Latter-day Saints back proposed same-sex marriage law, but other flocks remain concerned

More than a decade ago, I wrote a piece for Christianity Today headlined, “Should the marriage battleground shift to religious freedom?”

In that article, University of Virginia law professor Douglas Laycock made the case that Christian conservatives who opposed same-sex marriage should shift their focus to fighting for their First Amendment religious-liberty rights.

I was reminded of that discussion when The Church of Jesus Christ of Latter-day Saints — in what the Salt Lake Tribune characterized as “a stunning move” — “gave its support to a proposed federal law that would codify marriages between same-sex couples.”

The story by the Tribune’s Tamarra Kemsley and Peggy Fletcher Stack notes:

The Utah-based faith’s doctrine “related to marriage between a man and a woman is well known and will remain unchanged,” the church stated in a news release. “We are grateful for the continuing efforts of those who work to ensure the Respect for Marriage Act includes appropriate religious freedom protections while respecting the law and preserving the rights of our LGBTQ brothers and sisters.”

At Religion News Service, Bob Smietana traces the Latter-day Saints’ surprise backing of the federal law to the fallout from the church’s 2008 support for Proposition 8. That California ballot measure was aimed at banning same-sex marriage.

Smietana writes:

Voters narrowly approved Proposition 8, but their victory proved short-lived. A California court ruled that any ban on same-sex marriage was unconstitutional.
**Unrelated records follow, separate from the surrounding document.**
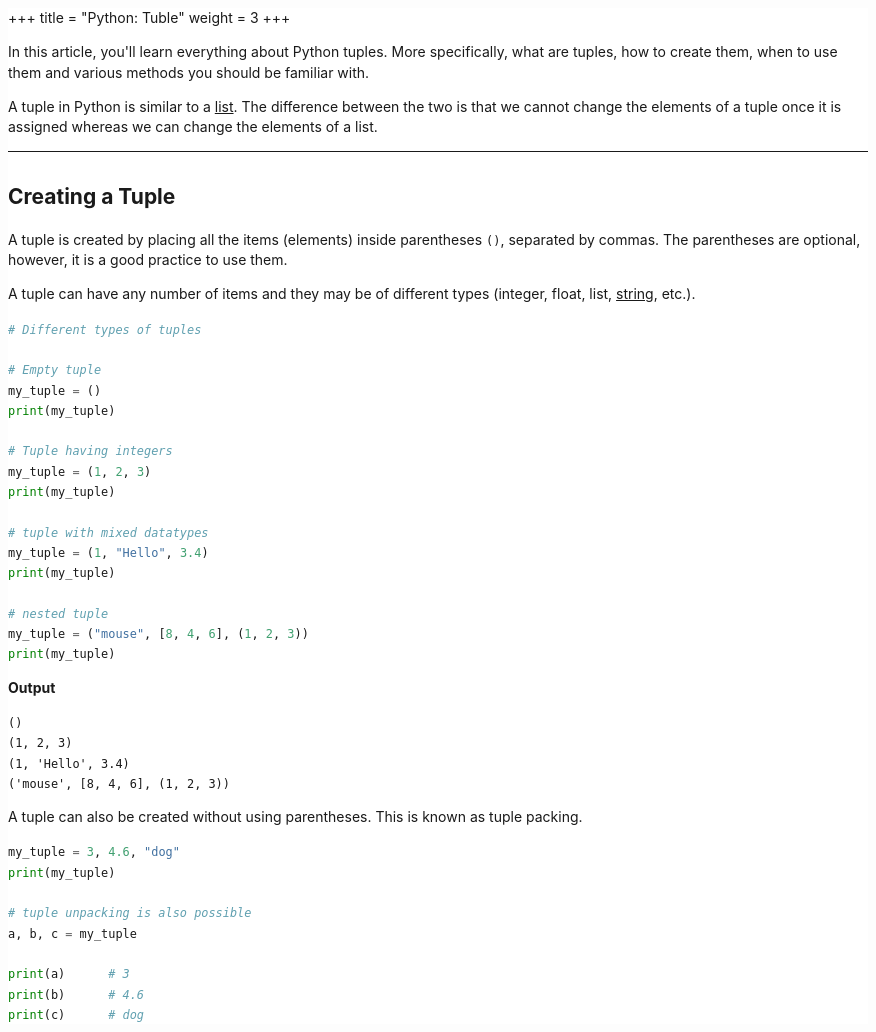 +++
title = "Python: Tuble"
weight = 3
+++

In this article, you'll learn everything about Python tuples. More specifically, what are tuples, how to create them, when to use them and various methods you should be familiar with.

A tuple in Python is similar to a  [list](https://www.programiz.com/python-programming/list). The difference between the two is that we cannot change the elements of a tuple once it is assigned whereas we can change the elements of a list.

----------

## Creating a Tuple

A tuple is created by placing all the items (elements) inside parentheses  `()`, separated by commas. The parentheses are optional, however, it is a good practice to use them.

A tuple can have any number of items and they may be of different types (integer, float, list,  [string](https://www.programiz.com/python-programming/string), etc.).

```py
# Different types of tuples

# Empty tuple
my_tuple = ()
print(my_tuple)

# Tuple having integers
my_tuple = (1, 2, 3)
print(my_tuple)

# tuple with mixed datatypes
my_tuple = (1, "Hello", 3.4)
print(my_tuple)

# nested tuple
my_tuple = ("mouse", [8, 4, 6], (1, 2, 3))
print(my_tuple)
```

**Output**
```text
()
(1, 2, 3)
(1, 'Hello', 3.4)
('mouse', [8, 4, 6], (1, 2, 3))
```
A tuple can also be created without using parentheses. This is known as tuple packing.

```py
my_tuple = 3, 4.6, "dog"
print(my_tuple)

# tuple unpacking is also possible
a, b, c = my_tuple

print(a)      # 3
print(b)      # 4.6
print(c)      # dog
```
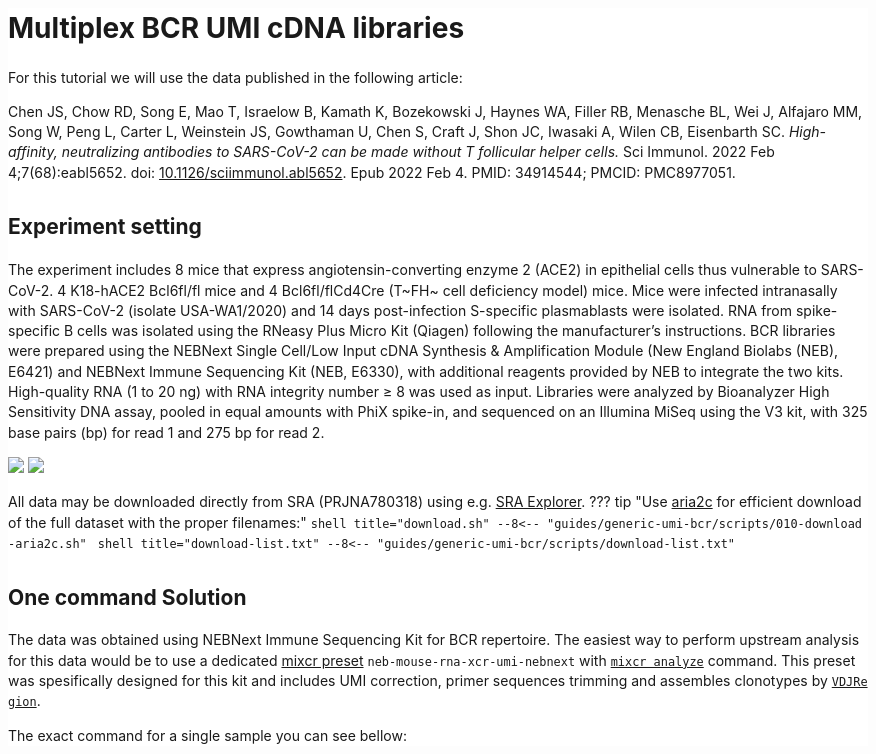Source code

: # Multiplex BCR UMI cDNA libraries

For this tutorial we will use the data published in the following article:

Chen JS, Chow RD, Song E, Mao T, Israelow B, Kamath K, Bozekowski J, Haynes WA, Filler RB, Menasche BL, Wei J, Alfajaro MM, Song W, Peng L, Carter L, Weinstein JS, Gowthaman U, Chen S, Craft J, Shon JC, Iwasaki A, Wilen CB, Eisenbarth SC. *High-affinity, neutralizing antibodies to SARS-CoV-2 can be made without T follicular helper cells.* Sci Immunol. 2022 Feb 4;7(68):eabl5652. doi: [10.1126/sciimmunol.abl5652](https://www.science.org/doi/10.1126/sciimmunol.abl5652). Epub 2022 Feb 4. PMID: 34914544; PMCID: PMC8977051.

## Experiment setting

The experiment includes 8 mice that express angiotensin-converting enzyme 2 (ACE2) in epithelial cells thus  vulnerable to SARS-CoV-2.  4 K18-hACE2 Bcl6fl/fl mice and 4 Bcl6fl/flCd4Cre (T~FH~ cell deficiency model) mice. Mice were infected intranasally with SARS-CoV-2 (isolate USA-WA1/2020) and 14 days post-infection S-specific plasmablasts were isolated. RNA from spike-specific B cells was isolated using the RNeasy Plus Micro Kit (Qiagen) following the manufacturer’s instructions. BCR libraries were prepared using the NEBNext Single Cell/Low Input cDNA Synthesis & Amplification Module (New England Biolabs (NEB), E6421) and NEBNext Immune Sequencing Kit (NEB, E6330), with additional reagents provided by NEB to integrate the two kits. High-quality RNA (1 to 20 ng) with RNA integrity number ≥ 8 was used as input. Libraries were analyzed by Bioanalyzer High Sensitivity DNA assay, pooled in equal amounts with PhiX spike-in, and sequenced on an Illumina MiSeq using the V3 kit, with 325 base pairs (bp) for read 1 and 275 bp for read 2.

![](../reference/pics/NEBNext-mouse-bcr-kit-light.svg#only-light)
![](../reference/pics/NEBNext-mouse-bcr-kit-dark.svg#only-dark)

All data may be downloaded directly from SRA (PRJNA780318) using e.g. [SRA Explorer](https://sra-explorer.info).
??? tip "Use [aria2c](https://aria2.github.io) for efficient download of the full dataset with the proper filenames:"
    ```shell title="download.sh"
    --8<-- "guides/generic-umi-bcr/scripts/010-download-aria2c.sh"
    ```
    ```shell title="download-list.txt"
    --8<-- "guides/generic-umi-bcr/scripts/download-list.txt"
    ```

## One command Solution

The data was obtained using NEBNext Immune Sequencing Kit for BCR repertoire. The easiest way to perform upstream analysis for this data would be to use a dedicated [mixcr preset](../reference/overview-built-in-presets.md#nebnext-immune-sequencing-kit-mouse-bcr--tcrhttpswwwnebcomproductse6330-nebnext-immune-sequencing-kit-mouseproduct20information) `neb-mouse-rna-xcr-umi-nebnext` with [`mixcr analyze`](../reference/mixcr-analyze.md) command. This preset was spesifically designed for this kit and includes UMI correction, primer sequences trimming and assembles clonotypes by [`VDJRegion`](../reference/ref-gene-features.md).

The exact command for a single sample you can see bellow:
The church’s public image took a beating, said Benjamin Park, a scholar of Mormonism at Sam Houston State University. “Church leaders recognized the writing on the wall,” said Park.

The defeat led LDS leaders to back the Respect for Marriage Act, a bill that would protect same-sex marriage that Congress is now expected to pass this week with bipartisan support. In Wednesday’s 62-37 vote in the U.S. Senate to end debate on the bill and advance it, Republican Sen. Mitt Romney of Utah was among the yeas.